For one, the massive and widely publicized hack by North Korea supporters – or by the government itself – has exposed corporate management’s pettiness and arrogance, not to mention some gross inequality. Moreover, given the sheer volume and nature of the information that was revealed, it will be no easy feat for the company to recover from the loss of data and exposure of weaknesses, or from the negative impact on its corporate culture.

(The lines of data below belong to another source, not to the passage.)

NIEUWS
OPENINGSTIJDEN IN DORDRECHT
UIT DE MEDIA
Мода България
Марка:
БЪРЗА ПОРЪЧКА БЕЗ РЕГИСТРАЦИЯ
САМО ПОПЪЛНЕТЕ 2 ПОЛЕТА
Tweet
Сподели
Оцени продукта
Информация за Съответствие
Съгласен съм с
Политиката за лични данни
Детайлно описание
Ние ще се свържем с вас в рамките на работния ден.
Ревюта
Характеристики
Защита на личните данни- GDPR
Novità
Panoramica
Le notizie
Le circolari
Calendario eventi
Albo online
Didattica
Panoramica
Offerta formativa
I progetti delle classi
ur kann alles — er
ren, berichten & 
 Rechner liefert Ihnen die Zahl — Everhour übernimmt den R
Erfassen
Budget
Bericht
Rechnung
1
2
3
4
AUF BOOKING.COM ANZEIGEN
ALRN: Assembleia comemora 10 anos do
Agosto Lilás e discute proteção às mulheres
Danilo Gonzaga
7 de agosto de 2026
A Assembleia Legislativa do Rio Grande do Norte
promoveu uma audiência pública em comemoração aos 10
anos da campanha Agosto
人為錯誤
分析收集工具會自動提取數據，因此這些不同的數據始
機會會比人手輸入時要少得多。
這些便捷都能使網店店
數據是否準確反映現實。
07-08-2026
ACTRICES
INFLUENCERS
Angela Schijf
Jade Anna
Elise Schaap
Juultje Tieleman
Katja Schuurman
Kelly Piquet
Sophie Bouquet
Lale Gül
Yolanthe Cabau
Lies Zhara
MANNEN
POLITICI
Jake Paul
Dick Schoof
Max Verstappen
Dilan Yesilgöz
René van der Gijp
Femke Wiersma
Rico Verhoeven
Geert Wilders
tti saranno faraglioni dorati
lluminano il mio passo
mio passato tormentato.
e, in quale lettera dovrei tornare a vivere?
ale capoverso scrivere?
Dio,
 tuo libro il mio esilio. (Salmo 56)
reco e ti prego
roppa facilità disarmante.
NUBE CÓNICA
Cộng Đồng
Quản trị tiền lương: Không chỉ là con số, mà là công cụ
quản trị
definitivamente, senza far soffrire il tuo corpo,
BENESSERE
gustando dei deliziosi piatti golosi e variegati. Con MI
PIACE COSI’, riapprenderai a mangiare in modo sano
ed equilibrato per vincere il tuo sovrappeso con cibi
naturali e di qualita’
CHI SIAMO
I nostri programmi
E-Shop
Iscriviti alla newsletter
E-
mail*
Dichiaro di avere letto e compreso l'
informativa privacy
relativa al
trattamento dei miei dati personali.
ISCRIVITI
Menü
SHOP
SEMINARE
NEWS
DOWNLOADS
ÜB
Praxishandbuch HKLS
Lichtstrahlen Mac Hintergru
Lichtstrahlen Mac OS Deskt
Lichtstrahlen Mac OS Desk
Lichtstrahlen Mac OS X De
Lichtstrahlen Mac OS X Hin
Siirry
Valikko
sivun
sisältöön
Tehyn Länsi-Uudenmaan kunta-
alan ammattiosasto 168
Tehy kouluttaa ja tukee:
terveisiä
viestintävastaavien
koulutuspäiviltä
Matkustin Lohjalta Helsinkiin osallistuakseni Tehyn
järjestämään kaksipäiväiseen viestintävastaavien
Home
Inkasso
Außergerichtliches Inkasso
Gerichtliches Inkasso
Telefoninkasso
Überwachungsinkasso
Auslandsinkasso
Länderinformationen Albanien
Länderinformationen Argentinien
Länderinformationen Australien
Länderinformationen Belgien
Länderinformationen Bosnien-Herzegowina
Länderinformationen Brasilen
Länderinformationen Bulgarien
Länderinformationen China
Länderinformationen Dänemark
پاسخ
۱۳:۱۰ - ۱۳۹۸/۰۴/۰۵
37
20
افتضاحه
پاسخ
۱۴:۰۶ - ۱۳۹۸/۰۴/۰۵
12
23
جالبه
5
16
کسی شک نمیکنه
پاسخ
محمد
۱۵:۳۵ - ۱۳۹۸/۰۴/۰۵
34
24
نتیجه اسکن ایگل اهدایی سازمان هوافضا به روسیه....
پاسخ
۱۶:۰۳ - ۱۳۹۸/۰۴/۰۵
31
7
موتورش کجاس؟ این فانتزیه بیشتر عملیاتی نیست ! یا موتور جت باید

More devastating, though, is the revelation that Sony’s management in Tokyo was actively engaged with executives at Sony Entertainment’s Culver City headquarters in the creative process. While the studio has proclaimed autonomy from the Japanese parent company, email exchanges revealed by the hack clearly show that CEO Kazuo Hirai himself was fully immersed in the editing process, trying to tone down the final scenes of Kim Jong-un’s demise as he fretted about how the portrayal could further damage relations between Japan and North Korea.

Still, this could be an opportunity for Sony to recast itself as a company that actually is sensitive to the power of entertainment, and that does not take to wielding its soft power lightly. Much as Sony could be accused of caving in to North Korean pressure, it could equally recast itself as the company that is sensitive to the repercussions of its works, and is not willing to risk exposing people to potential terrorist threats for profit.

After all, Hollywood always loves a comeback kid, someone who can defeat the odds, and Sony could well be in a position to do just that. Heeding Mitt Romney’s advice and showing The Interview online for contributions to an Ebola fund could certainly win over a new generation of fans.

Shihoko Goto is the senior Northeast Asia associate at the Woodrow Wilson International Center for Scholars’ Asia Program based in Washington DC.